3 Myths About Golf Conditioning
Golf has always been viewed as a game of leisure. But today's golfer is leaner, stronger,
and fitter. Until the last few years, golfers didn't know how to go about incorporating
exercise or, specifically, a golf conditioning program.
They have had a vision of going
into the local gym and being intimidated by the "muscle heads." It can also be overwhelming to
decide what plan of action to take and if it will be worth the time and effort. I have listed
three myths about strength training for golf and the truths about them as well.
"I will
bulk up too much and that will hinder my golf swing."
Golf conditioning specific for
golf will not result in muscle gain that will alter your swing mechanics. To increase muscle
size, involves lifting increasingly heavier weights with lower repetitions, increasing your
calorie intake dramatically, and spending a couple of hours per day lifting weights.
A
golf conditioning program incorporates moderate weight, with medium (12-15) repetitions, and
in a time frame of 30-45 minutes. This type of program is designed to improve your golf
specific strength and endurance, not build muscle.
"I will lose flexibility if I lift
weights."
In fact, the opposite is true! Weak muscles are also tight muscles.
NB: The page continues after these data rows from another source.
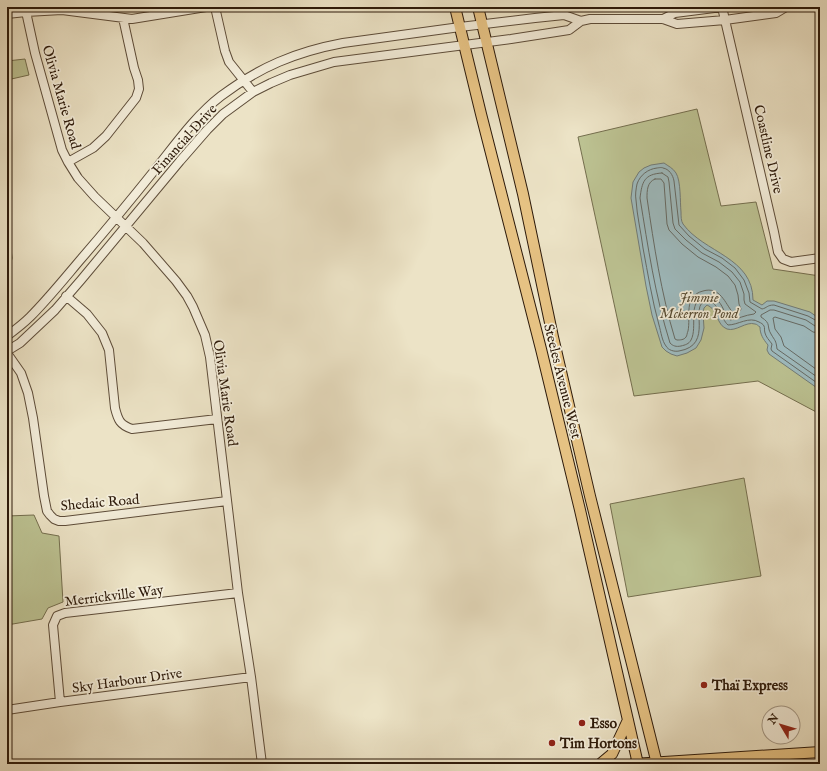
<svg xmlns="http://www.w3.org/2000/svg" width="827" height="771" viewBox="0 0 827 771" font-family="'IM FELL English',serif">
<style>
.green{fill:#bcc292;stroke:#746e4e}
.water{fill:#9ebbbf;stroke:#717b77}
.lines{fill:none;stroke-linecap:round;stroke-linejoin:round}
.shore{stroke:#666a64;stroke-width:1}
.minor-casing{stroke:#5d4c39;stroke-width:10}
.major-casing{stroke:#2d1a0a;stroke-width:12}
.minor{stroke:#f3edda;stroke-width:8}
.major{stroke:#e6c283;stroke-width:10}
.poi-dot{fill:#8f2418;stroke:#f3edda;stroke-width:1.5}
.labels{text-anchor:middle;stroke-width:3.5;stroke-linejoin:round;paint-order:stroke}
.street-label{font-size:14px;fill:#2d1a0a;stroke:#f3edda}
.park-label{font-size:14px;font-style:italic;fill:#584c33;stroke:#f3edda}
.poi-label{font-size:14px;font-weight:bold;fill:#2d1a0a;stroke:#f3edda;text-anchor:start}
</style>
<rect width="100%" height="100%" fill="#ece3c6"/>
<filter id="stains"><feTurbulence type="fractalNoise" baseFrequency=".005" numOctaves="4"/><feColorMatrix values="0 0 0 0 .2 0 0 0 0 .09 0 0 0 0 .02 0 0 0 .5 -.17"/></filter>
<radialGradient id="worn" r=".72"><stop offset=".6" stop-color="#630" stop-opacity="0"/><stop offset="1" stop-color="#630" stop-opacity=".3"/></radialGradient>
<path class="green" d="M25 59 29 75 7 80V61Z
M697 109 721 206 756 202 773 269 820 276V414L758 381 634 396 578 137Z
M7 208 12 258 7 284Z
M744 478 761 576 628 597 610 504Z
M34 515 42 533 59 536 63 602 48 608 42 619 7 625V516Z"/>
<path class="water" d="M664 163C668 166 673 168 676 173 681 181 680 202 681 212 681 216 681 221 683 224 704 253 753 257 753 300L762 305 767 301H774L810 312 820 319V390L769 354 767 350 768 345C763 339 760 334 760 327 758 326 757 324 755 324 746 321 736 332 727 329 716 325 718 309 707 305L704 308 703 313 704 328 701 340 696 348 687 353 677 356 671 354 666 351 662 347 652 315 646 286 631 198 633 182 639 172 644 168 651 165Z"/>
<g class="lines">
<path class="shore" d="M662 173 668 177 669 182 673 223 675 229 686 240 702 253 719 262 732 272 740 282 744 294V300L745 304 756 312 754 314C745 315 738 319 730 320 724 314 723 304 716 299 713 297 708 296 704 297 687 302 698 327 691 340 689 344 685 345 681 346 676 347 673 346 670 343 655 295 648 247 640 198 642 182 644 174 662 173Z
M655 179H661L664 183 667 224 669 230 682 244 698 257 716 267 728 276 735 285 738 295 739 304 741 309 740 311 733 313C725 303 720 286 703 291 683 296 691 317 688 331 687 333 687 336 686 337 684 340 680 340 677 340L675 339C661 293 654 245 647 198 647 191 647 182 655 179Z
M820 322 817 321 808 316 774 305C767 305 767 308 762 309L750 302 749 293 744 280 735 268 722 258 705 249 689 236 679 225 674 181C673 175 669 169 663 168 662 167 657 168 657 168 648 169 640 175 637 184 636 189 635 195 636 200 637 216 641 232 643 248 648 274 652 300 659 325 661 332 662 341 666 346 668 350 674 352 679 351 715 345 688 305 706 301 717 299 721 319 728 325 738 325 749 316 759 322 761 323 763 324 764 326 765 328 764 330 765 333 766 337 769 340 772 344L771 349 772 351 820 385
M820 327 815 326 806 320 774 310H770L761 315V317C772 324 766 326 771 334 775 341 776 340 777 349L820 379
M820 333 813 332 804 326 775 317 773 318 775 329 781 337 784 346 820 372"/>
<defs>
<path id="minor" d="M25 7 35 53 62 150 68 162 78 178 95 197 143 243 176 281 187 296 193 307 205 335 210 357 238 593 251 677 262 764
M215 7 225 51 229 62 253 92
M722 7 774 232 778 252 783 259 791 262 820 258
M7 14 26 12 62 10 132 19 206 7
M663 19 675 13 722 7
M68 162 93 148 106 136 136 98 139 89 138 80 134 68 123 18
M66 296 87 314 102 333 109 350 115 408C118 420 120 425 132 429L217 419
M7 336C15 330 23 324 30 317 48 299 64 279 81 259 106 230 130 201 154 171 175 145 195 116 221 96 260 67 295 52 343 43L460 27 535 18 564 15 581 21
M7 351 20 343 55 310 81 280 180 161 207 130 223 114 253 92 271 83 290 75 334 62 511 39 569 30 581 21 590 19H663L677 24 725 20 776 13 786 7
M7 353 21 373 28 393 33 418 44 496 47 511 50 515 54 519 59 521H65L227 501
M60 702 53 625 57 616 65 613 238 593
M7 710 60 702 251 677"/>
<path id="major" d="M455 7 481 114 541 349 580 510 638 764
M478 7 523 194 553 337 590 496 657 764
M600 764 612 754 628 720
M633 764 820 752"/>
</defs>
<use href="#minor" class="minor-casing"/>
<use href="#major" class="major-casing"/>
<use href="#minor" class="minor"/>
<use href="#major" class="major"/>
</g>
<g class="poi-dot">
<circle cx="704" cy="685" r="4"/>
<circle cx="582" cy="723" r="4"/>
<circle cx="552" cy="743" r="4"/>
</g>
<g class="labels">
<g class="street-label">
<text transform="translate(62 97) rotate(74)" y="5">Olivia Marie Road</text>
<text transform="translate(184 139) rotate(-48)" y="5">Financial Drive</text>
<text transform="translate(769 149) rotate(77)" y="5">Coastline Drive</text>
<text transform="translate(563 381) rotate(76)" y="5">Steeles Avenue West</text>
<text transform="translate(226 393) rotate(82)" y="5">Olivia Marie Road</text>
<text transform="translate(100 502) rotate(-5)" y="5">Shedaic Road</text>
<text transform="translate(114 595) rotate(-7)" y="5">Merrickville Way</text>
<text transform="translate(127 680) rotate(-8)" y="5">Sky Harbour Drive</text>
</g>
<g class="park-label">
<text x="699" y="302">Jimmie<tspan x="699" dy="16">Mckerron Pond</tspan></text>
</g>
<g class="poi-label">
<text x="712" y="690">Thaï Express</text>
<text x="590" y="728">Esso</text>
<text x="560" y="748">Tim Hortons</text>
</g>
</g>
<rect width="827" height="771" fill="none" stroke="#ece3c6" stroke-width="24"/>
<rect x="8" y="8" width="811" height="755" fill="none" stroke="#2d1a0a" stroke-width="2"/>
<rect x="12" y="12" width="803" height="747" fill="none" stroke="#2d1a0a"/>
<g transform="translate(781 725) rotate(308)"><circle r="19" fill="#f3edda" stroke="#a49987"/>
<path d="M0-3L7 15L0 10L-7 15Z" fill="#8f2418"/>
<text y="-6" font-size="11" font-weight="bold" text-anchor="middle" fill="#2d1a0a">N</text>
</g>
<rect width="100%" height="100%" filter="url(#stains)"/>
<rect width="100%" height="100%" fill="url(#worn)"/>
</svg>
When you
do resistance training, you are increasing blood flow, working through a functional range of
motion specific to golf, and strengthening the tendons and ligaments in every joint of your
body. In conjunction with a stretching program, strength training will improve flexibility,
not hinder it.
"Weight training will cause me to lose feel."
By strengthening your
muscles specific to golf, you will have better control of your body. A sport specific program
trains your body specifically for your golf game. When you improve functional strength, you
have more control and balance, which will improve your feel. Strength training involves body
awareness, muscular control, and coordination. These are all key elements for enhanced
golf.
So in summary, golf conditioning can be done when you are in your early teens
(with supervision), or into your late 80's. I have personally worked with people in there 70's
and 80's who increased their strength 100%. This was partly due to the initial level of
fitness being so low.
My point is, that it is never too late to start. Search out a
fitness professional or golf conditioning specialist to design a golf specific program and you
will play better than you ever imagined! Start now!